Chemoprevention of breast cancer has the potential of a bright future in menopausal medicine. However, before chemoprevention can be implemented effectively, better methods for the reliable prediction of breast cancer are needed. Three major strategies for early prediction or risk assessment of breast cancer have been established. Next to the algorithm of epidemiological factors, as given by the Gail criteria, rank the assessment of the endocrine environment, mainly the circulating sex steroids, and mammographic density of the breast.
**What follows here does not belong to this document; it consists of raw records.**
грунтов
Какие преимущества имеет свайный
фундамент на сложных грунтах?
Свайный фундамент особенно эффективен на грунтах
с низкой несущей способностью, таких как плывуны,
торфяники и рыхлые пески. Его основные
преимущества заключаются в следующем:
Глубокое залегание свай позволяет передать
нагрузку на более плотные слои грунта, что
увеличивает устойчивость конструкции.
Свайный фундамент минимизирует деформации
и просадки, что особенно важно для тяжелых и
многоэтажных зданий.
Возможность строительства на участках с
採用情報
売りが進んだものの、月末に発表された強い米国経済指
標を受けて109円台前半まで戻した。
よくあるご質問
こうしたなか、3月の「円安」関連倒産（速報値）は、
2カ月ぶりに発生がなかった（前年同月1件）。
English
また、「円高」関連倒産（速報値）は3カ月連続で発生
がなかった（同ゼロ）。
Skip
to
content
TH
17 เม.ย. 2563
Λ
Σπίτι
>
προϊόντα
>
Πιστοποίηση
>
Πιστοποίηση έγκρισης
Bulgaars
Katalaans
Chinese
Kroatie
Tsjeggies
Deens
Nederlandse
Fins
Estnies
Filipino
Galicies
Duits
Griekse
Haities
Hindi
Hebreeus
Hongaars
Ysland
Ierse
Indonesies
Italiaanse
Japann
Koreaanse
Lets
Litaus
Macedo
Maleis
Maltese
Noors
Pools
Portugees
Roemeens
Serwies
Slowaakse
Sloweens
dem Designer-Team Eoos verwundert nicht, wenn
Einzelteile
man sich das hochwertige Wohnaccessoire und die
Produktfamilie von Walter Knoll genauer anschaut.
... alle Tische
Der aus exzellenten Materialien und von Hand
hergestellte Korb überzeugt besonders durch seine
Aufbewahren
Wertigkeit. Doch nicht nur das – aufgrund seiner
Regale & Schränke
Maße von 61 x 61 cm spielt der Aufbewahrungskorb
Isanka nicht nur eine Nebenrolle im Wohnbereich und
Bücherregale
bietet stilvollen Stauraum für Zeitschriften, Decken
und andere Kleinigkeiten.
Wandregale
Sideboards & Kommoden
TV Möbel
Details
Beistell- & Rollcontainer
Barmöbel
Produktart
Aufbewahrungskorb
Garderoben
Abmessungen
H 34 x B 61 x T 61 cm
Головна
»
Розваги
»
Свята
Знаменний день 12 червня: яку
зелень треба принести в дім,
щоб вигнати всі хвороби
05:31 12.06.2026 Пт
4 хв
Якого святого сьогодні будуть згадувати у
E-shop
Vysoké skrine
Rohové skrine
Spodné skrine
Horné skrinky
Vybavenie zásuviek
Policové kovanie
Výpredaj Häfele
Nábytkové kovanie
The latter has been shown to provide an independent prediction of the breast cancer risk, although the link between enhanced mammographic density and the cellular and molecular pathways leading to breast cancer has not yet been elucidated.
Checka and co-workers  now present a retrospective analysis of a large cohort of more than 7000 women, in which the relationship between mammographic density, as given by the BI-RADS density categories, and age is analyzed. BI-RADS is the acronym for Breast Imaging-Reporting and Data System and was defined and published by the American College of Radiology. The BI-RADS assessment system consists of seven categories, but only those ranking from 1 to 4 can be used for the prediction of breast cancer risk, as they classify mammographic density differences from negative to suspicious. The median age of the cohort was 57 years. There was a significant inverse relationship between age and breast density ([i]p[/i] < 0.001). Seventy-four percent of the patients between 40 and 49 years of age had increased mammographic density. This percentage decreased to 57% among women in their fifties. However, 44% of women in their sixties and 36% of women in their seventies still had increased mammographic density. The results of the retrospective analysis of a large number of mammograms clearly demonstrate the age-dependent decrease of the incidence of the higher ranking categories of mammographic density with rising age. Despite this, a significant number of women, varying between 4 and 30% at different ages, still present with a mammographic density categorized at the fourth level indicating a suspicious abnormality requiring biopsy.
Christian De Geyter
Division Chief and Research Group Leader, Gynecological Endocrinology and Reproductive Medicine, University of Basel, Switzerland
Checka CM, Chun JE, Schnabel FR, Lee J, Toth H. The relationship of mammographic density and age: implications for breast cancer screening. AJR 2012;198:W292-5.